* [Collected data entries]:
════════════════

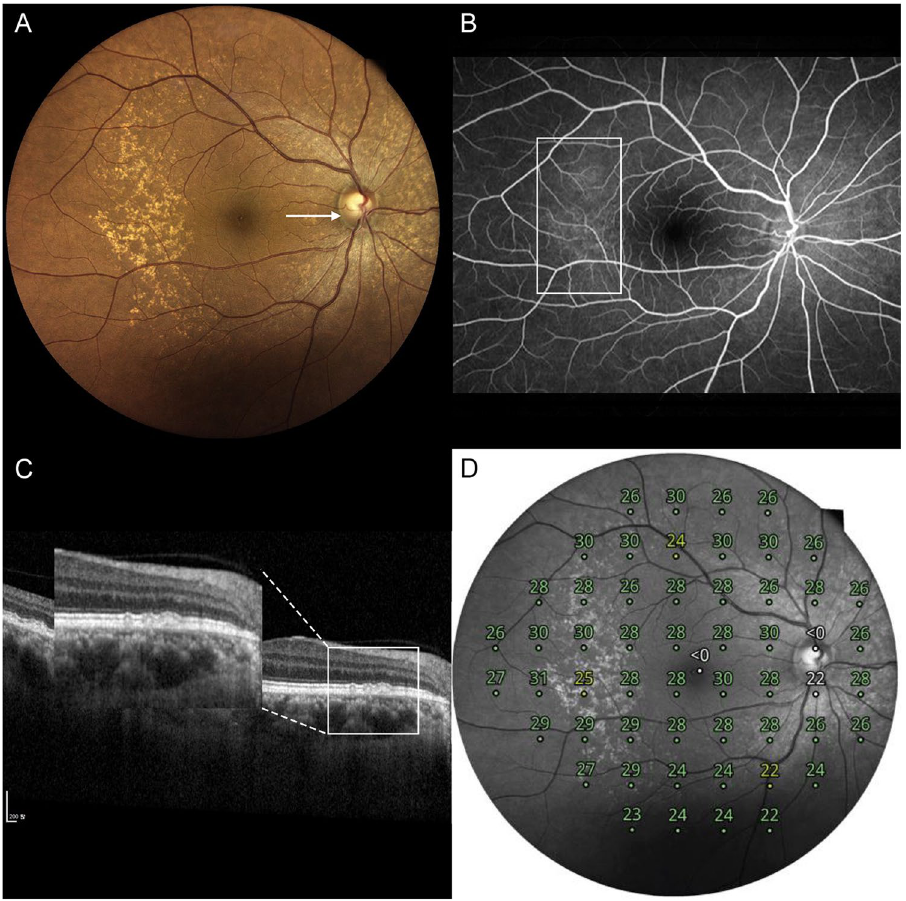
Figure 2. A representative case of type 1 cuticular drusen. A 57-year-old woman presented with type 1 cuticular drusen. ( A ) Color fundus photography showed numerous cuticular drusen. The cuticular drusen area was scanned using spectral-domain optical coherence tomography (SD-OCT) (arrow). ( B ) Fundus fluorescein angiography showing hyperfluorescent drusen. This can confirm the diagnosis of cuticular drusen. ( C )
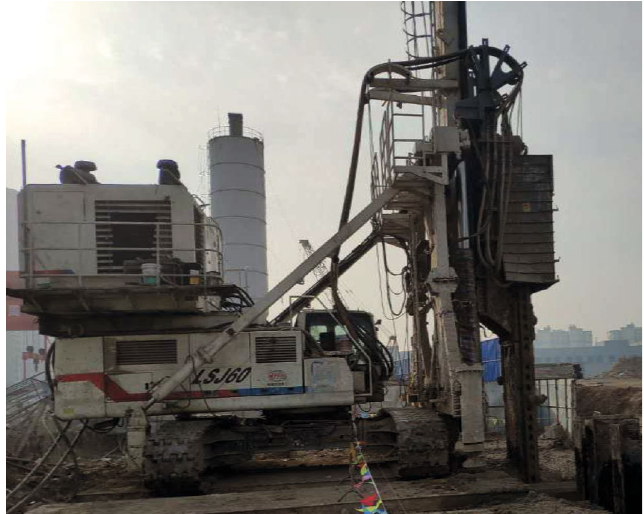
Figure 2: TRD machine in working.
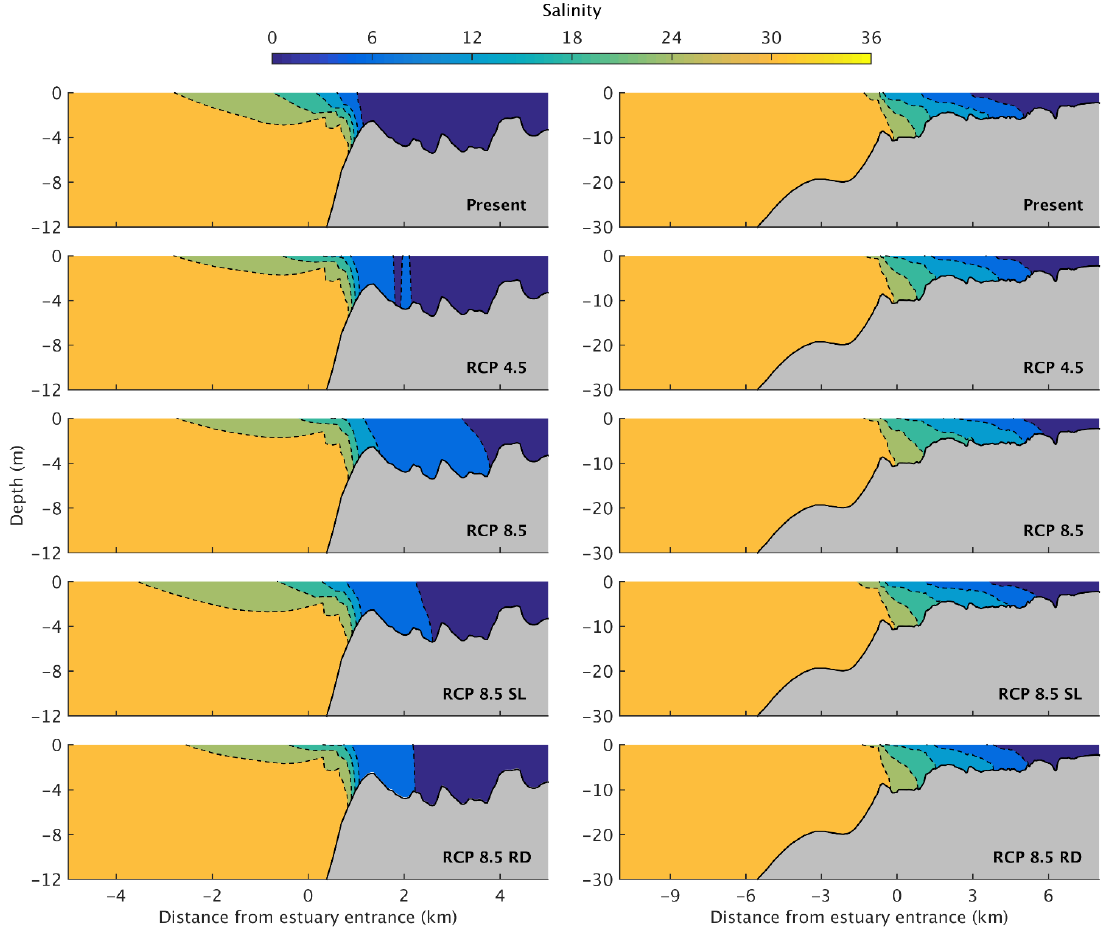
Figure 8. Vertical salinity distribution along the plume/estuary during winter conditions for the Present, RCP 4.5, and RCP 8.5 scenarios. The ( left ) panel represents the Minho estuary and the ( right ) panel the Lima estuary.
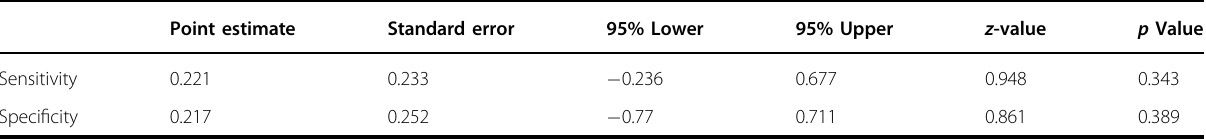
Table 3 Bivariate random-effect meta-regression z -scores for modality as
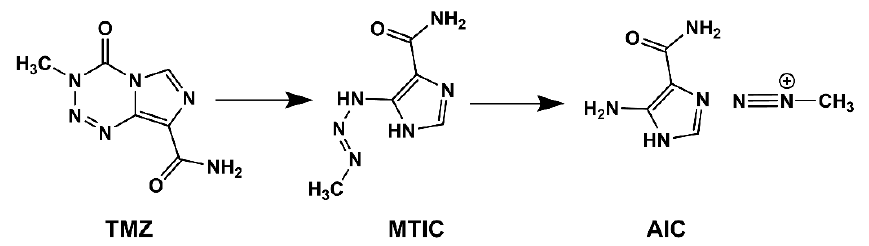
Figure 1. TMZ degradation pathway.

════════════════

* [Exercise instructions]: Exactly as given, transcribe every line of the data, but not its images.

* [Response to this task]:
Figure 2. A representative case of type 1 cuticular drusen. A 57-year-old woman presented with type 1 cuticular drusen. ( A ) Color fundus photography showed numerous cuticular drusen. The cuticular drusen area was scanned using spectral-domain optical coherence tomography (SD-OCT) (arrow). ( B ) Fundus fluorescein angiography showing hyperfluorescent drusen. This can confirm the diagnosis of cuticular drusen. ( C )
Figure 2: TRD machine in working.
Figure 8. Vertical salinity distribution along the plume/estuary during winter conditions for the Present, RCP 4.5, and RCP 8.5 scenarios. The ( left ) panel represents the Minho estuary and the ( right ) panel the Lima estuary.
Table 3 Bivariate random-effect meta-regression z -scores for modality as
Figure 1. TMZ degradation pathway.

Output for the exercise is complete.